I recently spent some quality time with Rex White, the former Grand National (NASCAR) champion and he still has that look 40 years after retirement.
Interesting.
Henry
Years ago, I used to see George Souders, 1927 Indianapolis 500 winner (and for decades thereafter, noted as the "last rookie" to win at the Speedway, sometimes almost daily, in Lafayette, Indiana.
While of course, Souders was pretty much down on his luck, and working as a groundskeeper at Purdue University's golf course at the time, he still took time to talk about his racing days, particularly if we went to The Chesterfield Tavern, in the 50's and 60's a quiet little bar on North 6th Street in Lafayette, owned by Eddie Grove, a retired racing mechanic from the 20's and 30's.
While others may have looked at Souders as just a sad old man with a withered arm and loving his beer, there were a few of us back then who realized that there was a man who had been to the top of the game in the US in the late 1920's, won the BIG one, and then survived a nearly fatal crash. He was pretty good at relating his racing stories, but the only thing you did not mention to him was Peter DePaolo, for whatever reason.
Souders left two quiet landmarks in Lafayette's North End, around the block from the former rooming house owned by his mother, on North 14th Street; the American Tavern (still in operation, but the current proprietors changed the name to something else about a year or so ago), and his racing shop next door, which is now a motorcycle shop (my brother and nephew owned the old racing garage building for 7 or 8 years and operated their cabinet shop/furniture restoration business out of there.
I did lose contact with Souders when, after he retired from Purdue, the Hulman family moved him to Indianapolis, where he lived out the rest of his life in a mobile home across Georgetown Road from the track until his passing.
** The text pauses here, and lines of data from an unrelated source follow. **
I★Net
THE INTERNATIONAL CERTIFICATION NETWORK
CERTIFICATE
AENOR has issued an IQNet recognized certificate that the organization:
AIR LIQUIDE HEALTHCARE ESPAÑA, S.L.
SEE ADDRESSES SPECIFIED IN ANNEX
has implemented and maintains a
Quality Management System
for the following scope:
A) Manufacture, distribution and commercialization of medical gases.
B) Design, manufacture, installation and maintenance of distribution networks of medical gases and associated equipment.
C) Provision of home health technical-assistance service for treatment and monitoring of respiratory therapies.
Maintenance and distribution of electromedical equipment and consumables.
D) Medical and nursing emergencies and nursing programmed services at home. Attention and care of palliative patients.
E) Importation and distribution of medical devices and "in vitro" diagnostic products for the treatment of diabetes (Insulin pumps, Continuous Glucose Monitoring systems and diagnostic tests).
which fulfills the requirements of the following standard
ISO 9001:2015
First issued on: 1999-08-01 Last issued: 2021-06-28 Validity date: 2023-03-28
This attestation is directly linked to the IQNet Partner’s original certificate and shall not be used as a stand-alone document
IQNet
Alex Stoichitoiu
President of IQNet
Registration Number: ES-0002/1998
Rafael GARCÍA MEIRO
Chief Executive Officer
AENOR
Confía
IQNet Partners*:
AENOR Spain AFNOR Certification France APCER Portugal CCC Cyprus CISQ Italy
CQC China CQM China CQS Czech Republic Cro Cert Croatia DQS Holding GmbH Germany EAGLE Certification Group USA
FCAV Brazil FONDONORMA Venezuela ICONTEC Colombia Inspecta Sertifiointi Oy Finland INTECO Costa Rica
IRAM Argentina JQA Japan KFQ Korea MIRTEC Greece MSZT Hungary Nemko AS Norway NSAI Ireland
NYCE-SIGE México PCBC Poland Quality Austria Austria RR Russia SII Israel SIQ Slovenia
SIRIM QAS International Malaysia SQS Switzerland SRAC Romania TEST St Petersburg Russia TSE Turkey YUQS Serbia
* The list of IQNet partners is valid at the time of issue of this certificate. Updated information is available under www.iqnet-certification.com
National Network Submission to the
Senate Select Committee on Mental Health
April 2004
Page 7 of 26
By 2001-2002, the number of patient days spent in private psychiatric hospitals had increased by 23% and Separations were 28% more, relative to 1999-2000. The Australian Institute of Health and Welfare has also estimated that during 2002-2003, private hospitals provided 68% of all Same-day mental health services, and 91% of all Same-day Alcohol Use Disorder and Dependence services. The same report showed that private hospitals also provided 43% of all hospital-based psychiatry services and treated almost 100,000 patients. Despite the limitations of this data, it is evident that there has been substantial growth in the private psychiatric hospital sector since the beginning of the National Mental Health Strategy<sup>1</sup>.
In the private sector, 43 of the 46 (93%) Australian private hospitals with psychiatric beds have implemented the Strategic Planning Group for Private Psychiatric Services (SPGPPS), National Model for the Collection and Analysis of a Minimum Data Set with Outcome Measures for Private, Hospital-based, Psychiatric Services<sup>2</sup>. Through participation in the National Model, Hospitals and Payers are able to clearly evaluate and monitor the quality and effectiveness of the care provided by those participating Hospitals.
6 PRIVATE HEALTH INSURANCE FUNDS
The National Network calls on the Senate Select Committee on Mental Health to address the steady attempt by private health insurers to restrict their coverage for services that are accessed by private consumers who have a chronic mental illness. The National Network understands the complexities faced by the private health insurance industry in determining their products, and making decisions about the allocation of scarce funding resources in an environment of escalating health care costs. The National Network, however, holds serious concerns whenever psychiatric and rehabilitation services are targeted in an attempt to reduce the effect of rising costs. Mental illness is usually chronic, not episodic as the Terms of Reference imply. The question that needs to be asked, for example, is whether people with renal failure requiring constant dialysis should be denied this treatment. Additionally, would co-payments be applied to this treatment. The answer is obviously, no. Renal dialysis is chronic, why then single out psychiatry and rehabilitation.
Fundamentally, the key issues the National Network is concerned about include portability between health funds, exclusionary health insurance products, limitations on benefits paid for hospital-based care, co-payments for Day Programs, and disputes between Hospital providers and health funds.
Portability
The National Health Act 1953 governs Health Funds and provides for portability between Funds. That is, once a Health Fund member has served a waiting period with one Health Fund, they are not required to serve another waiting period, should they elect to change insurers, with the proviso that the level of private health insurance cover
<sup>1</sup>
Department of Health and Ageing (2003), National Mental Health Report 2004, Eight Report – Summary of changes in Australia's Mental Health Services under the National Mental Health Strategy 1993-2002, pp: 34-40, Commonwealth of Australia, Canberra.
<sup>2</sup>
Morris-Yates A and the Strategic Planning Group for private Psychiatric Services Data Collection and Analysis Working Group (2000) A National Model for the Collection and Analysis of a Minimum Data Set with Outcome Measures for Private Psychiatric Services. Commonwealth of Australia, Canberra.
Souders was, underneath all the patina, and a rather crusty demeanor, a pretty neat old guy to listen to, his reminiscences of racing in the 1920's were fascinating.
Art
#16
Posted 04 December 2004 - 04:04
I got to spend a bit of time with Hans Stuck Senior at the Nurburgring in '61. My biggest regret is that as a callow 23yo, I did not fully appreciate Who He Was. I mostly recall him as an old guy who could still drive very quickly. Same with Piero Taruffi, who was also there as an instructor.
Now that I have a better-developed sense of history, I wish I could return to speak with each of them for just another hour or two...
Somewhat OT, one of my former bosses was a physician who had the bad timing to graduate from med school in Berlin in early 1942. A few months later he was shipped to the Russian front, and ultimately ended up in a Russian P.O.W. camp, where 90% of his Wehrmacht compatriots died. Not surprisingly, he didn't like to talk about his experiences, but under my gentle prodding he'd occasionally let slip a few bits of the horrors he'd witnessed and endured. Would make the hairs stand up on the back of your neck.